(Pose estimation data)
___
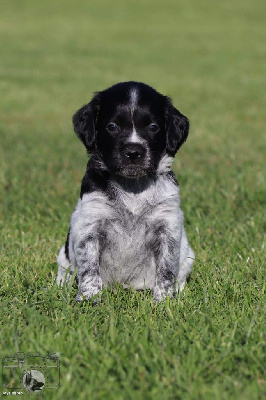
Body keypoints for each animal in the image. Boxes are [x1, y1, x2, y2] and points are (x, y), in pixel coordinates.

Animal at [56, 80, 193, 300]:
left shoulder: (167, 226)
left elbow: (166, 270)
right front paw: (89, 299)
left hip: (188, 256)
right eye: (112, 126)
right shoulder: (90, 224)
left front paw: (163, 301)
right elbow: (89, 269)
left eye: (153, 127)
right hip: (64, 257)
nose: (133, 152)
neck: (132, 188)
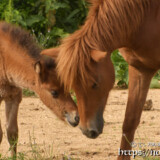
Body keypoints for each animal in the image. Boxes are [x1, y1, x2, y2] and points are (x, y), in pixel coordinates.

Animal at [41, 0, 160, 159]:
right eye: (74, 87)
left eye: (95, 84)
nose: (87, 131)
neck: (146, 15)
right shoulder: (140, 69)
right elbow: (129, 122)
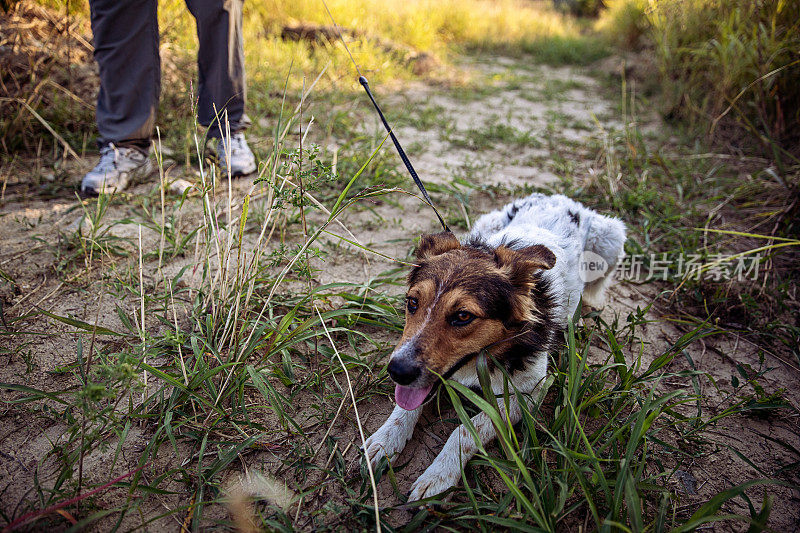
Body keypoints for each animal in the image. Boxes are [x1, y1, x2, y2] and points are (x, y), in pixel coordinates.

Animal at [362, 193, 624, 500]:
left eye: (463, 316)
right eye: (412, 303)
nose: (397, 372)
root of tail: (556, 197)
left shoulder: (528, 393)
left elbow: (466, 430)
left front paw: (438, 476)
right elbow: (405, 407)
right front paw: (385, 440)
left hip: (612, 239)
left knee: (597, 286)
___
* TO DO *
Beginning at the line that contains "neck: (132, 188)", transcribe it and every later line through the last line of the data above, exactly, and drop the pictures.

* OUTPUT *
neck: (132, 188)
Body keypoints for each animal in the image. Boxes are [x1, y1, x2, y2] and points are (x, y), in pixel coordinates.

Animal at [41, 0, 160, 159]:
right eye: (74, 87)
left eye: (95, 84)
nose: (87, 131)
neck: (146, 15)
right shoulder: (140, 69)
right elbow: (129, 122)
Body keypoints for each animal in the image. Boxes are [x1, y1, x2, y2] and points are (x, y), in pixel coordinates.

Animal at [362, 193, 624, 500]:
left eye: (463, 316)
right eye: (412, 303)
nose: (397, 372)
root of tail: (556, 197)
left shoulder: (528, 393)
left elbow: (466, 430)
left front paw: (438, 476)
right elbow: (405, 407)
right front paw: (385, 440)
left hip: (612, 239)
left knee: (597, 286)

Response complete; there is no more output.